I don't think criminal law was ever part of this.

1 comments

From the article, the LinkedIn decision was that scraping data does not violate the Computer Fraud and Abuse Act. Violating that act was considered to be criminal activity. (https://en.wikipedia.org/wiki/Computer_Fraud_and_Abuse_Act)
But the claim of a violation was only a claim as part of a civil trial. The law has both civil and criminal elements to it, and this is about the tort part of the law.

LinkedIn made threats accusing hiq of criminal behavior, but that doesn't mean there's any criminal precedent being set here, as far as I can tell. And no one was criminally charged.

Separately, part of the ruling states that for the purposes of authorization, defying a cease and desist letter does not constitute illegal access, which might have some criminal implications. They imply some sort of technical authorization system must be bypassed, which didn't happen, since the data is "public."

(Which doesn't square well, imho, with existing meatspace law.
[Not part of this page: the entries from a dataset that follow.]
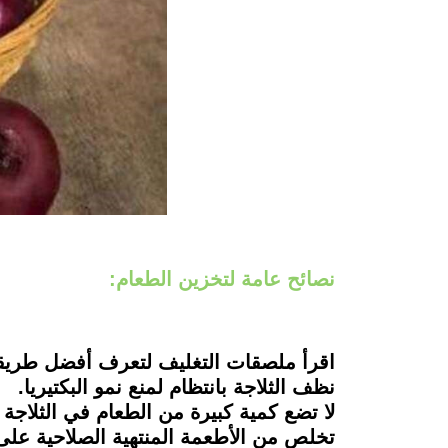
نصائح عامة لتخزين الطعام:
اقرأ ملصقات التغليف لتعرف أفضل طريق
نظف الثلاجة بانتظام لمنع نمو البكتيريا.
لا تضع كمية كبيرة من الطعام في الثلاجة
تخلص من الأطعمة المنتهية الصلاحية على 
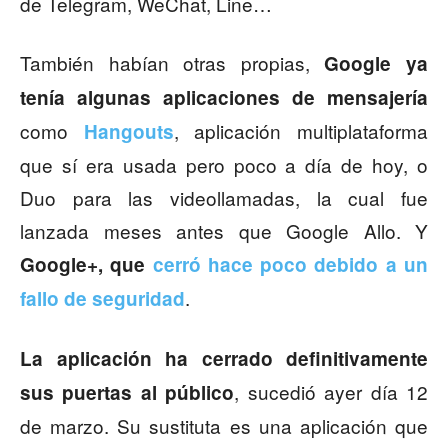
de Telegram, WeChat, Line…
También habían otras propias,
Google ya
tenía algunas aplicaciones de mensajería
como
, aplicación multiplataforma
Hangouts
que sí era usada pero poco a día de hoy, o
Duo para las videollamadas, la cual fue
lanzada meses antes que Google Allo. Y
Google+, que
cerró hace poco debido a un
.
fallo de seguridad
La aplicación ha cerrado definitivamente
, sucedió ayer día 12
sus puertas al público
de marzo. Su sustituta es una aplicación que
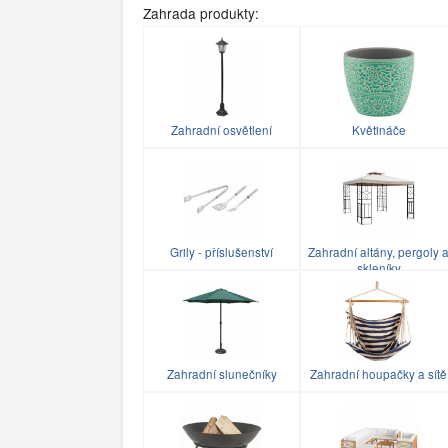
Zahrada produkty:
Zahradní osvětlení
Květináče
Grily - příslušenství
Zahradní altány, pergoly 
skleníky
Zahradní slunečníky
Zahradní houpačky a sítě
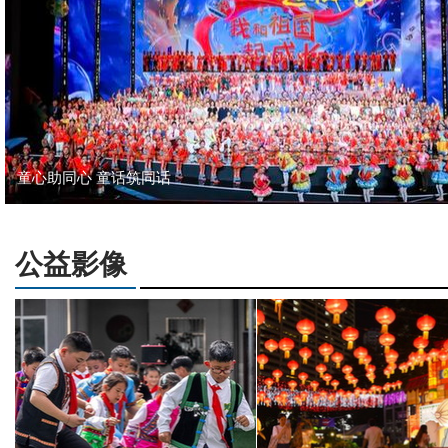
童心助同心 童话筑同话
公益影像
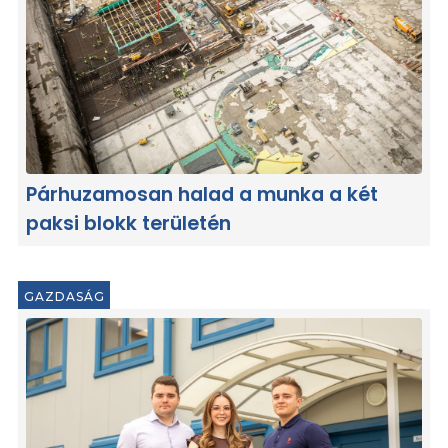
Párhuzamosan halad a munka a két
paksi blokk területén
GAZDASÁG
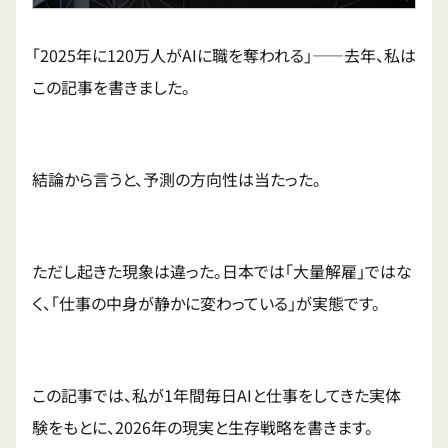
「2025年に120万人がAIに職を奪われる」——去年、私は
この記事を書きました。
結論から言うと、予測の方向性は当たった。
ただし起きた現象は違った。日本では「大量解雇」ではな
く、「仕事の中身が静かに変わっている」が実態です。
この記事では、私が1年間毎日AIと仕事をしてきた実体
験をもとに、2026年の現実と生存戦略を書きます。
If a public serving business banned someone from their store, the door being unlocked isn't an excuse to ignore that ban and trespass. But I digress.)

With the overlapping areas of law, it's admittedly beyond my understanding. But the law is generally viewed, like dmca, as being overreaching, if not at least partly unconstitutional.

The CFAA is overreaching, and used often as a catch all. 'Reply All' has a good episode which explores this. This is actually what was used against Aaron Swartz when he was charged for downloading academic journals from MIT, and why his charges were unjustly severe.